Hi, I'm Gayle Laakmann McDowell, author of Cracking the Coding Interview. Today's topic is one that you really don't want to
miss - hash tables. A hash table is possibly the most useful data structure
for interview questions. It comes up all the time both in interviews and in real life.
In fact one technique I often tell people is just, for any problem, have hash
tables at the top of your mind as a possible technique to solve the problem. So let's talk a bit about what a hash
table is. At a high level a hash table is a key value look up. So it gives you a way of, given a
key, associating a value with it for very very quick lookups. So suppose you had
some situation where you needed to associate somebody's name with some set
of information about them. A hash table would be the perfect solution for this problem
because you can just put this into the hash table and then you can say, okay
give me the data associated with Mary and then boom we can get that
information immediately. So in a hash table the key as well as the value
can be basically any type of data structure. A string is often used but it
could be a circle, a square, a person, pretty much anything, as long as you have
a hash function. So what does that mean? Well let's turn to the implementation to
talk about that. So at a high-level we do want to store the
objects in an array. So let's picture that. But how do we actually jump from
a string to a particular index in the array? Well that's what a hash function does. So
a hash function takes in a string, converts into some sort of integer, and
then remaps that integer into an index into that array. And then that's where we
can find the person we're looking for. So it's important to understand that the
hash code is not actually the index inn this array. We map actually from the key
to the hashcode and then over to the index. And one of the reasons for this is
that the array that actually stores the data from the hash table might be much
much smaller than all the available potential hash codes. And so we don't
want to have an array of three billion just because there's three billion
potential hash codes. We actually remap it into something
smaller. Now note here that two different strings could actually have the same
hash code and that's because there are an infinite number of strings out there
but a finite number of hash codes. So it's theoretically possible for Alex and
Sarah to actually have the same hash code. Additionally since we're remapping the
hashcode into an even smaller index, two things with different hash codes could
actually wind up mapped to the same index. So what do we do when this happens, which is called the
collision? There are different ways of resolving collisions and I really do
encourage you to look this up on your own time, but I'll just talk about one of
them which is called chaining. And chaining is possibly the most common one
and it's very simple. But it basically means is just, hey when there is
collisions just store them in a linked list. So rather than this being an
array of people it's actually going to be an array of a linked list of people.

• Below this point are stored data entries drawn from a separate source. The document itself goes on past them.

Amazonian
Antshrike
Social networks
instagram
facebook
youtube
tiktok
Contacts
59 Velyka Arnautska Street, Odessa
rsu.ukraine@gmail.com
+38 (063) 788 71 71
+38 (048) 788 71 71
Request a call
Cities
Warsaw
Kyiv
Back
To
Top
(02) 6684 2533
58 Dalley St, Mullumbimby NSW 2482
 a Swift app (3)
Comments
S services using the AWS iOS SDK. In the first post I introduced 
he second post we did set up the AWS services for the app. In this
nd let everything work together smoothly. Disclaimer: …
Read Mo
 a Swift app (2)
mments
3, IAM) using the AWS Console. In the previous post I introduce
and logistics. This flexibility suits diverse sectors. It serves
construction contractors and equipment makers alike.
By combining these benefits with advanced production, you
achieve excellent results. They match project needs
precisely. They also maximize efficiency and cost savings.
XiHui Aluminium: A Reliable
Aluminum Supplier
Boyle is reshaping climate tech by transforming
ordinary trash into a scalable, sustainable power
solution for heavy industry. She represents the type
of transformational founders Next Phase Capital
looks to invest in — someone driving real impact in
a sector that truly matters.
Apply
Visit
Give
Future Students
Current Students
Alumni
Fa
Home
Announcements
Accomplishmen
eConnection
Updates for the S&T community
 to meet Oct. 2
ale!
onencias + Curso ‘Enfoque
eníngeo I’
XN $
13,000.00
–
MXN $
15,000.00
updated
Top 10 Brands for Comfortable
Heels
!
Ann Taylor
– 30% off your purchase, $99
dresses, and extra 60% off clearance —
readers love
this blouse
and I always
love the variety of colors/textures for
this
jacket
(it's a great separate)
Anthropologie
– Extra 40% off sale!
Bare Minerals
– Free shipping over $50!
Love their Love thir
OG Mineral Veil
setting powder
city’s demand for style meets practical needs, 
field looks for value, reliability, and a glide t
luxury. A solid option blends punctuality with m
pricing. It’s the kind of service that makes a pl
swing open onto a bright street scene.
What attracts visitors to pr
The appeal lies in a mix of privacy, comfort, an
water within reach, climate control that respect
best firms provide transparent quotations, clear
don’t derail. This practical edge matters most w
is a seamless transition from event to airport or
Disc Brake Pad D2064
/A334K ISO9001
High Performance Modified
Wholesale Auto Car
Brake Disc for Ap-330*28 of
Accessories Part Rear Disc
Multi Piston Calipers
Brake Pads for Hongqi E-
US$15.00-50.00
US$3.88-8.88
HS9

And so that means though that when you get a call to say hey get the value of
Alex, you actually need to look through all the values in that linked list,
and pull out the value for Alex. Now as you'll note here this linked list contains
not just the actual person objects but the actual original keys as well. And the
reason for that is that if you only store the person object you'd see all
these people who mapped to this index but you wouldn't know which one they are. And
so you actually need to store the keys with them. So when you get a call to say get
me the value for Alex, then you actually call this hash function, you get a hash
code back, you map over to this index and then you walk through and look for the thing
with the key of Alex. So that's the basics of how a hash table operates. So
let's walk through this from start to end. We're going to have this hash table
class that underneath it has a array that actually holds the data. And the array
isn't going to be an array of the actual values it's going to be an array of the
linked list of the values. Then when someone says put the value of Alex, put the
value Alex mapping to this person, we call this hash code function that gets
us back the hashcode. Then we map from this hash code over to an index and that gets us over
to this index in the array and then we put it into this linked list. If there's
nothing else, great, then we're just going to
have a one element linked list. But there could be multiple values in there, in
which case we walk through it. Now what if there is already a value of
Alex in there? Well then we just fix that value
immediately. So let's talk now about the runtime of a hash table. Well it really depends on what we're
talking about and what assumptions we we make. In many cases we assume that we
have a good hash table and a good hash function that really distributes our
values well and so for the purpose of an interview, we often
just summarize this and say okay, getting and setting in a hash table is
constant time. In reality if something weird happens we have a bad hash
function blah blah blah, we could also say it is linear time in the very worst
case. But for the purpose of most problems we generally talk about
constant time because in the real world we're going to make pretty sure
hopefully that we have a good hash table. So this is a bit of a high level view of
what a hash table is and how it works. There's a whole lot of complexity you
can dive into here about different ways of handling collisions and exactly what
happens when a hash table, you start to put a ton of elements in the hash table,
how does it grow with new elements? Can it be resized? All that sort of stuff. I really do encourage you to go look at this stuff on your own
time. It's a fantastic thing to really
understand a lot of the complexity here. But for the purpose of a lot of
interview questions we just sort of simplify all this down and summarize
things as, let's assume we have a good hash table and so we get this beautiful
constant-time insert find and delete. So now that you understand the basics, go ahead and do try to learn these more
complex details of hash tables, but also go practice some of these basics on your
own time on your own problems. Good luck.